*** Begin section ***
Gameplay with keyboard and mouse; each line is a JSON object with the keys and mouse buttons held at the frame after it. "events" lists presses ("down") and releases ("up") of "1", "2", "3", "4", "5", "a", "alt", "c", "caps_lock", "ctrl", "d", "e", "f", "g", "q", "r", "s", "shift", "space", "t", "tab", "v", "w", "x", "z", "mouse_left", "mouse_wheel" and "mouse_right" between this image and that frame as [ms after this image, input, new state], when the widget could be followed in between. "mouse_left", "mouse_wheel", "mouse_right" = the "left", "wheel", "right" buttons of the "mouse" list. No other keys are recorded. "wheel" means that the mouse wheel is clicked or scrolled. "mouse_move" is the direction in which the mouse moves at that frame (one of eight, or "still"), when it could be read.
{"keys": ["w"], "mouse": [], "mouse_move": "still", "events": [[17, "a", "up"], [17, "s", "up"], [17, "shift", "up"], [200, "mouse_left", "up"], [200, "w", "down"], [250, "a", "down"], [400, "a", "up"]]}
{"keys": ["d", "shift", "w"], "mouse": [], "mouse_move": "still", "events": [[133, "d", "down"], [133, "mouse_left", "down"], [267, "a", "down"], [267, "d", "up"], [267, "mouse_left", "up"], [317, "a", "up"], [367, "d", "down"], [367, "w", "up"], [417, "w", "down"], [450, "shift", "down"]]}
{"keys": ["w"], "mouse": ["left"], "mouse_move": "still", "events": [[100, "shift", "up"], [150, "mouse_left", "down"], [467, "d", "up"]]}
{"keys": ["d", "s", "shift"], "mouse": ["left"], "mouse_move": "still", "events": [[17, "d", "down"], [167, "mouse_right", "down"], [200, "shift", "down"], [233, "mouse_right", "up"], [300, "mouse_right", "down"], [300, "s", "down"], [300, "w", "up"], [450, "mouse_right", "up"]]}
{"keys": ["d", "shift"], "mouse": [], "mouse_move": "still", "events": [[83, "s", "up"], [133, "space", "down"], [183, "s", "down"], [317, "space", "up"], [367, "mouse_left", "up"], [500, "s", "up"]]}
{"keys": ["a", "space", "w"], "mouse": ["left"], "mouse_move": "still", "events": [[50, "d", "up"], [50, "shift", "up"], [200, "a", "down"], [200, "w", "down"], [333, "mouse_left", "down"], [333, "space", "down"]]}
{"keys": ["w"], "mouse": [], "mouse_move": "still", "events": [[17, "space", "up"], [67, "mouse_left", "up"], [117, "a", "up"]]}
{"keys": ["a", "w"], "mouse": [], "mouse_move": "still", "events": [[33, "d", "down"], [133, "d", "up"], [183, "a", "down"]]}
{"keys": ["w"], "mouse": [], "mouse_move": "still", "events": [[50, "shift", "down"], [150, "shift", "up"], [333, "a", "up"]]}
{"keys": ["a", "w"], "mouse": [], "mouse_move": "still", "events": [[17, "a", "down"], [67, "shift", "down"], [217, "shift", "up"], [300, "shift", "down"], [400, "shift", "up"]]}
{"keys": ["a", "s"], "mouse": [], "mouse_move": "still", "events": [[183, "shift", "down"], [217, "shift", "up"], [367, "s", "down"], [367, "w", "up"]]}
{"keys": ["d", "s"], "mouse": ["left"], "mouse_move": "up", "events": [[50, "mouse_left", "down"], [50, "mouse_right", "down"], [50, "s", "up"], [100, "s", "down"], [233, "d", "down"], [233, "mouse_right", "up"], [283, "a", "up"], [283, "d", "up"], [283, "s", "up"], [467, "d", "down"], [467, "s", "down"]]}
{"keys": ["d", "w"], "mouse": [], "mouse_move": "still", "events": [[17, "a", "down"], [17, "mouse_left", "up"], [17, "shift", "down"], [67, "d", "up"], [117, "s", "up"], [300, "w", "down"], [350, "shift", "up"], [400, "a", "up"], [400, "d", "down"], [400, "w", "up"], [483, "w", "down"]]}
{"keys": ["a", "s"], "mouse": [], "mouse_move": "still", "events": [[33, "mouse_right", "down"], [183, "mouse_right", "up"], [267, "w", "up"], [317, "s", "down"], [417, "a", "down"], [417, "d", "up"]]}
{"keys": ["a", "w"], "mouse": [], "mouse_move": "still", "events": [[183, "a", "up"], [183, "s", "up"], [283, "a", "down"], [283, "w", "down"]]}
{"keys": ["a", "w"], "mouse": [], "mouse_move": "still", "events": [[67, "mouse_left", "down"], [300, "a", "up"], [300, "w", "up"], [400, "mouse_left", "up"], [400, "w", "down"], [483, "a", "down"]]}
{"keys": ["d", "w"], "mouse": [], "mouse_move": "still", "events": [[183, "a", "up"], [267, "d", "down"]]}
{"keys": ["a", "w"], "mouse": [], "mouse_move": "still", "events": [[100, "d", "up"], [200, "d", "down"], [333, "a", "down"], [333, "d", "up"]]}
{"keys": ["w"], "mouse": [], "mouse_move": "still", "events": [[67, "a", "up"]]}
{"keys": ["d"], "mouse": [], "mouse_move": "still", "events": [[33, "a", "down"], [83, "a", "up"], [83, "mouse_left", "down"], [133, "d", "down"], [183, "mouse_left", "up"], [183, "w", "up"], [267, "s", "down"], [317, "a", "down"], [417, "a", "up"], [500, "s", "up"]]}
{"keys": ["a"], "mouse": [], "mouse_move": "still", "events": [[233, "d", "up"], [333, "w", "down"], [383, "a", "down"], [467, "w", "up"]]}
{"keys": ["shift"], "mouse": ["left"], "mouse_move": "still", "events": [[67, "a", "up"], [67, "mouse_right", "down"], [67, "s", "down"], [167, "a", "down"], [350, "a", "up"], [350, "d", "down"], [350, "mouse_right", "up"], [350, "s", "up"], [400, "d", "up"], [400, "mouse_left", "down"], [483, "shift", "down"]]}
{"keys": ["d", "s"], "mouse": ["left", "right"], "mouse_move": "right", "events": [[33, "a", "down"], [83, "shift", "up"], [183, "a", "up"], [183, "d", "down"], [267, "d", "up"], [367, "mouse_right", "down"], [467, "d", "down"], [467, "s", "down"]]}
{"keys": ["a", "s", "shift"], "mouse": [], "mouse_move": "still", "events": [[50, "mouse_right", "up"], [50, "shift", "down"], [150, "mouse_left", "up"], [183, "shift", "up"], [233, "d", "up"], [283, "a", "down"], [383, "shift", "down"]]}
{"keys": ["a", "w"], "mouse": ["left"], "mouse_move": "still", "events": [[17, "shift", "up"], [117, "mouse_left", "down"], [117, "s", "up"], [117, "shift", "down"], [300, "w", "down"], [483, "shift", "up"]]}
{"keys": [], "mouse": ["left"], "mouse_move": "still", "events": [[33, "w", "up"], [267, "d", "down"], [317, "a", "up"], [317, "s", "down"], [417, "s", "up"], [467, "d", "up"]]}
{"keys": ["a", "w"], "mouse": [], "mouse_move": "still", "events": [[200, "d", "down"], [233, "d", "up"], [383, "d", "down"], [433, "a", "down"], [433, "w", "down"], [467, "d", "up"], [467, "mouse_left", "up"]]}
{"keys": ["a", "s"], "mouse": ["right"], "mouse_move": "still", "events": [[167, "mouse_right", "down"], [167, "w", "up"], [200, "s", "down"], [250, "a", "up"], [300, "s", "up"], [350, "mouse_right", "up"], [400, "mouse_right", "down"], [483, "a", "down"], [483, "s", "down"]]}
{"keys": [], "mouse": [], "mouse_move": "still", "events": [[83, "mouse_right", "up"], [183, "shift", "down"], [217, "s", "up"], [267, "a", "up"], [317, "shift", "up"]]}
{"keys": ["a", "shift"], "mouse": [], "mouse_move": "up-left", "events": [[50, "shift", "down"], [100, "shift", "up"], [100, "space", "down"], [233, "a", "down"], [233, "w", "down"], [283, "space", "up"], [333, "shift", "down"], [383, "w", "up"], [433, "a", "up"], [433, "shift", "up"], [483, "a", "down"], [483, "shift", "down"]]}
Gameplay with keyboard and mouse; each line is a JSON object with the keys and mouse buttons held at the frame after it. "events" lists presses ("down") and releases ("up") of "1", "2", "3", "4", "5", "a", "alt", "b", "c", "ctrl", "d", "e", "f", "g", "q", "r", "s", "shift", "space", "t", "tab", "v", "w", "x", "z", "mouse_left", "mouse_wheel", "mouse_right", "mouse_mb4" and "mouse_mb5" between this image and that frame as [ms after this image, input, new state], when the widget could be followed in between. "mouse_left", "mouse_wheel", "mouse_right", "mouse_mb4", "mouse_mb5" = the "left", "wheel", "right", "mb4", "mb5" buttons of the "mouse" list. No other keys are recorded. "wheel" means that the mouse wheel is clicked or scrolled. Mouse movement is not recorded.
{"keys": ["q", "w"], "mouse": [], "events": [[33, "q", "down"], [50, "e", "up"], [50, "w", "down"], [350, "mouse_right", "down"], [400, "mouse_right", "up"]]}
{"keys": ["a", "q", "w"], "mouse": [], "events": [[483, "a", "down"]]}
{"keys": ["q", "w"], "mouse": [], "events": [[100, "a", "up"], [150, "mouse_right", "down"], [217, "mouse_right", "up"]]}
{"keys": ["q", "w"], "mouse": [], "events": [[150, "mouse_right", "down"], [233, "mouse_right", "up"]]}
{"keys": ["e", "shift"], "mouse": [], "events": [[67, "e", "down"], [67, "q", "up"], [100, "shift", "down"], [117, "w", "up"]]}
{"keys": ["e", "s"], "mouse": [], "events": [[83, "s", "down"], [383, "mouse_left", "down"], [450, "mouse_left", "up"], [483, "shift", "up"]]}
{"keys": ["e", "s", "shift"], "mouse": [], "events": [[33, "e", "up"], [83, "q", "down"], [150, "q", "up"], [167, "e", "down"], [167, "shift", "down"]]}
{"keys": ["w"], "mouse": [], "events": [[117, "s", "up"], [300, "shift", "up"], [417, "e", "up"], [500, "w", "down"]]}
*** End section ***
Task — All lines above that include the word "JSON" should be located and copied.

Task output —
Gameplay with keyboard and mouse; each line is a JSON object with the keys and mouse buttons held at the frame after it. "events" lists presses ("down") and releases ("up") of "1", "2", "3", "4", "5", "a", "alt", "c", "caps_lock", "ctrl", "d", "e", "f", "g", "q", "r", "s", "shift", "space", "t", "tab", "v", "w", "x", "z", "mouse_left", "mouse_wheel" and "mouse_right" between this image and that frame as [ms after this image, input, new state], when the widget could be followed in between. "mouse_left", "mouse_wheel", "mouse_right" = the "left", "wheel", "right" buttons of the "mouse" list. No other keys are recorded. "wheel" means that the mouse wheel is clicked or scrolled. "mouse_move" is the direction in which the mouse moves at that frame (one of eight, or "still"), when it could be read.
Gameplay with keyboard and mouse; each line is a JSON object with the keys and mouse buttons held at the frame after it. "events" lists presses ("down") and releases ("up") of "1", "2", "3", "4", "5", "a", "alt", "b", "c", "ctrl", "d", "e", "f", "g", "q", "r", "s", "shift", "space", "t", "tab", "v", "w", "x", "z", "mouse_left", "mouse_wheel", "mouse_right", "mouse_mb4" and "mouse_mb5" between this image and that frame as [ms after this image, input, new state], when the widget could be followed in between. "mouse_left", "mouse_wheel", "mouse_right", "mouse_mb4", "mouse_mb5" = the "left", "wheel", "right", "mb4", "mb5" buttons of the "mouse" list. No other keys are recorded. "wheel" means that the mouse wheel is clicked or scrolled. Mouse movement is not recorded.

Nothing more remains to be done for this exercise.